The report also notes that domestic tourism has increased by 25.3 percent in 2023 with more Ugandans now visiting national parks and other recreational centres.

Tourism is one of Uganda’s key sectors contributing about 4.7 percent to the country’s GDP.

Before the Covid-19 pandemic disruptions and its ensuing lockdowns that saw the sector come to a standstill, it was the country’s biggest foreign exchange earner raking in about $1.6 billion annually.

The sector employs more than 620,000 people directly or indirectly, according to official statistics.

The new report notes that if the current growth trend continues, direct tourism revenues could surpass 2019 levels by the end of the year 2024.

Industry players, however, contend that the growth could be faster if the government increased its funding to the sector.

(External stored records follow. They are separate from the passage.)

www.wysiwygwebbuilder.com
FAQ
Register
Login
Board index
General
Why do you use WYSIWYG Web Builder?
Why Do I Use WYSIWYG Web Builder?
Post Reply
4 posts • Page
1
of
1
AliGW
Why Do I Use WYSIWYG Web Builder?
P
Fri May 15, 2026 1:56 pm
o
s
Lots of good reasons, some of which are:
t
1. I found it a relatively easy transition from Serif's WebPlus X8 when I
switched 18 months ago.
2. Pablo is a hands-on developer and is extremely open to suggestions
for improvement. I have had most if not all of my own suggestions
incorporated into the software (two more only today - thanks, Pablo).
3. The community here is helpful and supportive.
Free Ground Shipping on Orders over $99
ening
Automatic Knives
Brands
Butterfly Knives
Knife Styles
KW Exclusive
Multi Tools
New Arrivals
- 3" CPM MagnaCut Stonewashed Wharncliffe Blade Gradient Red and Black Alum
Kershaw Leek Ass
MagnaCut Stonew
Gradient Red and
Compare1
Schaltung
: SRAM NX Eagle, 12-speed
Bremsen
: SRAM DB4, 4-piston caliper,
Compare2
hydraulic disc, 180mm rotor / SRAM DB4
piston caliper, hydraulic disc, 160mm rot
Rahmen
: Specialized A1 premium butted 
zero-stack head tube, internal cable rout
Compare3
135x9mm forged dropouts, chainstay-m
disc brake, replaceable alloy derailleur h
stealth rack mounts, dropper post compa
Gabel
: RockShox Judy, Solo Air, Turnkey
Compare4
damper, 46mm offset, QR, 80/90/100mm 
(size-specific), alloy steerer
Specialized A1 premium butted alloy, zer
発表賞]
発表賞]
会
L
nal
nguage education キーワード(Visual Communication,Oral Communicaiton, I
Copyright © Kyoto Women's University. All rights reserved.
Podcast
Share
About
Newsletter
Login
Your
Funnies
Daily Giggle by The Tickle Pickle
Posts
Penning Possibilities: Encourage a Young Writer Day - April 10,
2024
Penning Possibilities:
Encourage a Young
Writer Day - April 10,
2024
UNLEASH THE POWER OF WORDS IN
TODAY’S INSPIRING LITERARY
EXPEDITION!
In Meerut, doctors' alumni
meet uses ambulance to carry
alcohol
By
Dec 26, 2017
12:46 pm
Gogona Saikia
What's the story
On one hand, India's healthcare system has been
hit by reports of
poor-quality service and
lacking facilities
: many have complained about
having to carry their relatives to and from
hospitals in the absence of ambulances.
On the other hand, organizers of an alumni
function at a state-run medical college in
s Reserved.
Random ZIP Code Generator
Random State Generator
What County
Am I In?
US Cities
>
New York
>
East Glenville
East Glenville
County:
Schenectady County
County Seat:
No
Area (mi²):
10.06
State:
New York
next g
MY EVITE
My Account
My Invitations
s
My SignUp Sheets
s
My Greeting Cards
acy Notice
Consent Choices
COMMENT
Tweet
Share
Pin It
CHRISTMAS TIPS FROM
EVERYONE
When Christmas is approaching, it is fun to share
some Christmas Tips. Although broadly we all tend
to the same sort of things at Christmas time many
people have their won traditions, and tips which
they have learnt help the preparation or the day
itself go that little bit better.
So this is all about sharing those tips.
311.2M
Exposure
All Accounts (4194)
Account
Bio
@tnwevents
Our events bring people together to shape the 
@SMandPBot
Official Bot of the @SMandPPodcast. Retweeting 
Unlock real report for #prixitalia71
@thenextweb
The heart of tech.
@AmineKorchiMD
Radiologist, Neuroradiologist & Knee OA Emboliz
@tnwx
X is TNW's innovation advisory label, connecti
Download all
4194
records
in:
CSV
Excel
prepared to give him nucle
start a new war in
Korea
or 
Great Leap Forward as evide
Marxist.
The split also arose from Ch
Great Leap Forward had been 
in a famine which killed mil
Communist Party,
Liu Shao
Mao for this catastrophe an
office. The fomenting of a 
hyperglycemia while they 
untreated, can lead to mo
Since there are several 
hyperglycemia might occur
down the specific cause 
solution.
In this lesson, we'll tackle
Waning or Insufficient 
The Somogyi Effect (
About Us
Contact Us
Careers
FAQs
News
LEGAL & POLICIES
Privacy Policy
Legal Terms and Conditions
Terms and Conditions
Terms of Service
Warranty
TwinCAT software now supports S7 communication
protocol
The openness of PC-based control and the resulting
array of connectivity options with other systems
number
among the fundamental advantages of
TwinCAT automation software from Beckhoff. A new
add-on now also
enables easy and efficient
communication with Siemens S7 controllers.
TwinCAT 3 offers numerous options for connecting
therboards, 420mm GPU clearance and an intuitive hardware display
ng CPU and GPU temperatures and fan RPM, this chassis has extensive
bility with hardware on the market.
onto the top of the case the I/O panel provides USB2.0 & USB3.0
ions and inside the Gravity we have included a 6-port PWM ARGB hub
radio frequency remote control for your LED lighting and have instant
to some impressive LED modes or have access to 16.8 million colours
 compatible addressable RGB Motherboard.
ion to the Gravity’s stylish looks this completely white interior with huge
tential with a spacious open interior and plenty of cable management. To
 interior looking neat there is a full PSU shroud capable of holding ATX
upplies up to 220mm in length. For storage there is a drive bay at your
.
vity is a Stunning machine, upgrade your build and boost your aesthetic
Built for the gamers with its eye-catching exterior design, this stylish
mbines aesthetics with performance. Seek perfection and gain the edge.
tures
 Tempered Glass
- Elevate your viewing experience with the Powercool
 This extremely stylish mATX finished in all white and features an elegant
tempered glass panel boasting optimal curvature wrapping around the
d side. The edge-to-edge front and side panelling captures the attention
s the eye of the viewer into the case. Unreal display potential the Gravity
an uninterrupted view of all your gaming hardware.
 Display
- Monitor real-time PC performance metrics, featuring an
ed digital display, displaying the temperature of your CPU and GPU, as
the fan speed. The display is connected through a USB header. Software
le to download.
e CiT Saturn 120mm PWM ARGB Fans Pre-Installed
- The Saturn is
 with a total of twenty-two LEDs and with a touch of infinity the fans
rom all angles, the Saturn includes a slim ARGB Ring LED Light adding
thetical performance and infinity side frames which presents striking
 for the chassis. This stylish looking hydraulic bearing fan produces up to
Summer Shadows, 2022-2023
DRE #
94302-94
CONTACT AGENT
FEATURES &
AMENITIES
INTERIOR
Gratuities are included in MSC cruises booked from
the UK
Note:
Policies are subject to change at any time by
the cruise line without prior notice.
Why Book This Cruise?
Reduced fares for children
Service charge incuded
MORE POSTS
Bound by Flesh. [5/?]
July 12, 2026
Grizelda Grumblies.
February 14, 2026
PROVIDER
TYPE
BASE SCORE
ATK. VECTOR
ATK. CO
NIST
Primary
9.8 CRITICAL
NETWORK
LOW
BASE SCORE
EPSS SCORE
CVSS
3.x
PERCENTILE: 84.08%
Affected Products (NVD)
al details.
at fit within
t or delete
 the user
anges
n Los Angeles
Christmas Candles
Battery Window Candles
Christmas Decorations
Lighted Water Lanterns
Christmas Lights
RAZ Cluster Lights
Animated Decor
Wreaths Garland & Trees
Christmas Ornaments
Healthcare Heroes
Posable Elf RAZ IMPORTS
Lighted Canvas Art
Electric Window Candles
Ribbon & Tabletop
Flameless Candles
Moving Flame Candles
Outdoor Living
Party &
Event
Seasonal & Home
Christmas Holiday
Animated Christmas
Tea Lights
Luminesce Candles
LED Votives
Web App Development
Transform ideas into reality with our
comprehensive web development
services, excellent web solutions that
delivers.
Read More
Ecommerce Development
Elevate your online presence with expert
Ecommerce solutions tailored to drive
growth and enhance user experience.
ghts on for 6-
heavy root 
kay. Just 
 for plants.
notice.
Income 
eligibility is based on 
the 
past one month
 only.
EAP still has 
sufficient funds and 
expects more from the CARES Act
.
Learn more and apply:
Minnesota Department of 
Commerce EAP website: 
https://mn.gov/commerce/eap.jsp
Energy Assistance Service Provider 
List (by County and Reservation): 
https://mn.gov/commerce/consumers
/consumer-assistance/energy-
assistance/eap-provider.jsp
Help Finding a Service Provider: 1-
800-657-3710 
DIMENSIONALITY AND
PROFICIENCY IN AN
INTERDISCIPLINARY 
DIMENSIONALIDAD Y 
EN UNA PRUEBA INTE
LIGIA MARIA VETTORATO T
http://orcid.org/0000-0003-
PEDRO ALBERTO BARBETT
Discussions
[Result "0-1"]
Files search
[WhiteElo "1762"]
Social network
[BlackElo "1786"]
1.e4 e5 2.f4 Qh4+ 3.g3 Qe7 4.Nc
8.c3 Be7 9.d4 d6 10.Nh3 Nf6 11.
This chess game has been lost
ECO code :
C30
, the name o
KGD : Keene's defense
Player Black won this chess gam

Read: African states urged to step up investments in tourism

Earlier last year, the government caused a public uproar after it announced it was more than halving the tourism budget from Ush194.6 billion ($52 million) in the previous financial year to only Ush89.29 billion ($24 million) for 2023/2024.

Government technocrats and private sector players all agree that more funding is needed for activities like upgrading, maintaining and redeveloping tourism sites, participation in international meetings and exhibitions, reviewing and implementing the national tourism marketing strategy, and developing new sites and products.

World over, the tourism sector is picking up towards the pre-pandemic levels with Asia and Africa leading the pack, according to the World Tourism Organisation.

International tourism receipts reached $1.4 trillion in 2023 based on preliminary estimates, which is about 93 percent of the 1.5 trillion earned by destinations in 2019.